Pinch-hitters on pit box help Keselowski to third
March 02, 2014, David Caraviello, NASCAR.com
AVONDALE, Ariz. -- Saturday night, Greg Erwin ordered a room-service cheeseburger and watched videos of both races from Phoenix International Raceway last season. Sunday afternoon, the cram session paid off in the form of a third-place finish for Brad Keselowski.
With regular crew chief Paul Wolfe back in North Carolina attending to his wife and newborn son, the 2012 Sprint Cup Series champion relied on a couple of pinch-hitters on the 1-mile desert oval. Engineer Brian Wilson oversaw car adjustments while Erwin handled strategy, returning to the top of a Team Penske pit box after nearly winning the Nationwide Series championship as crew chief for Sam Hornish Jr. last year.
"Honestly, stepping into a situation like that, I didn’t know what to expect," Erwin said in the garage area after the race. "Other than listening to Brad during the Nationwide races, and listening to him sometime over the radio, I didn’t know what the dynamic on top of the box was like. You don’t get to see or feel any of that when you're not there. And those guys treated me like I've been part of the team forever. That helps."
Erwin is certainly no stranger to the position -- he won five Sprint Cup events as Greg Biffle's crew chief at Roush Fenway Racing, and won a race en route to a second-place points finish with Hornish on the Nationwide circuit last season. When Penske shut that team down, Erwin became director for the organization's Nationwide efforts, a position that doesn't entail calling races on a weekly basis.
So when Wolfe informed Keselowski after the first of two practices Saturday that he was heading home a week earlier than anticipated for the impending birth of his son -- Caden Paul Wolfe, who was delivered early Sunday morning, wasn't expected until Las Vegas week -- a crash course was in order. Erwin reviewed both of the No. 2 car's Phoenix races from 2013 on Saturday night, and then after the drivers' meeting Sunday held a powwow involving Keselowski, the program's two engineers, and Wolfe via telephone to review which adjustments typically work best for the man behind the wheel.
"We talked about some of the adjustments (Wolfe) generally feels are slam-dunks for Brad," Erwin said. "He said, 'These adjustments are generally the most successful, adjusting for Brad and the way he drives the car.' We laid a plan out … and we just stepped through it."
Erwin said he had no contact with Wolfe during the race. The No. 2 team called an audible on its final pit stop and took four tires instead of two, a move that perhaps allowed Keselowski to eventually overtake teammate Joey Logano for third place. On the heels of a third-place finish in the Daytona 500, Keselowski headed to Las Vegas second in Sprint Cup points, six behind leader Dale Earnhardt Jr.
"They did a great job," Keselowski said of his fill-ins on the box. "Still had two more spots to go. All things considered, I thought they did really well. I was very proud of the effort."
Keselowski said he texted with Wolfe a few times Sunday, and had one from the crew chief waiting on him when he got out of the car. Wolfe's phone, meanwhile, "is blowing up," Erwin said of the new father. Phoenix marked the second such pinch-hit role for Erwin, who worked with Logano's team at Darlington and Charlotte last season when regular crew chief Todd Gordon was serving a suspension associated with a NASCAR penalty.
Erwin, who said he's been dealing with a torn rotator cuff and has an MRI scheduled for Monday afternoon, knew something was up when Penske competition director Travis Geisler told him to hold off on any potential surgery until after Wolfe's baby was born. Sunday the No. 2 team had no visible hiccups on pit road, and over the radio the communication between driver and his fill-ins atop the box appeared seamless.

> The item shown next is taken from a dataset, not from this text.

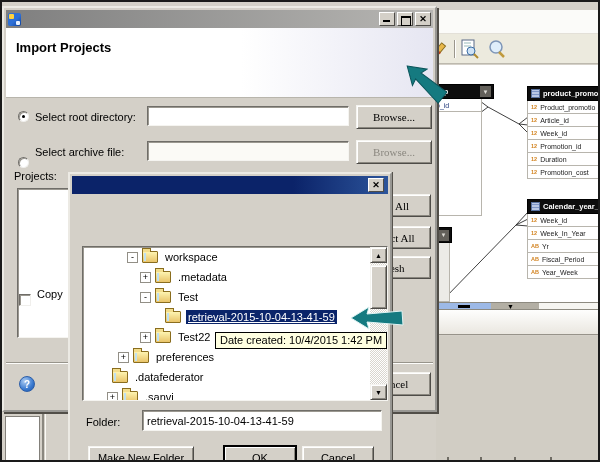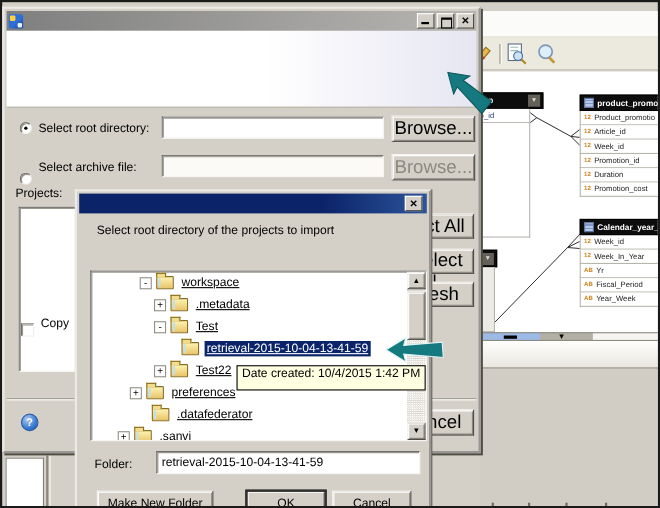"Import Projects" div.idlg-htitle { html: none -> <div>Import Projects</div> }
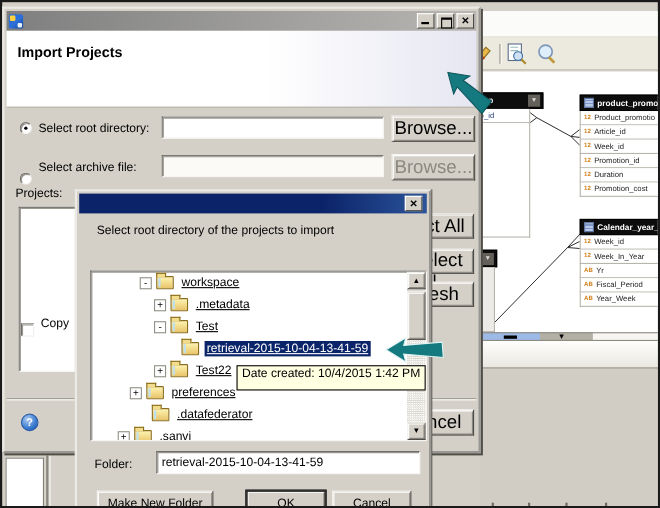"Browse..." .btn { font-family: none -> Liberation Serif, serif; font-size: 17px -> 11px }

Even so, there was no catching winner Kevin Harvick, who led 224 laps and dominated the race.
"We were close. I could see it the whole race," Keselowski said. "I think some of the long-run stuff, we were just as good as anybody, then the short-run stuff we were just kind of OK. It was a good run either way, something to be proud of and hang our hat on. Just know we have to be a little bit better, and move from here."
Erwin said every adjustment the No. 2 team made seemed a little behind.
"We didn't quite go far enough," he said. "The track went this way, we adjusted, the track went again, we adjusted. We probably needed to get out ahead of it. But at the end of the day, that was just a joy working with those guys."
That much was evident by the smile worn by a former crew chief, who clearly missed being atop the pit box.
"You always miss the good days," Erwin said, "and the good days on the West Coast are good because of the long flight home."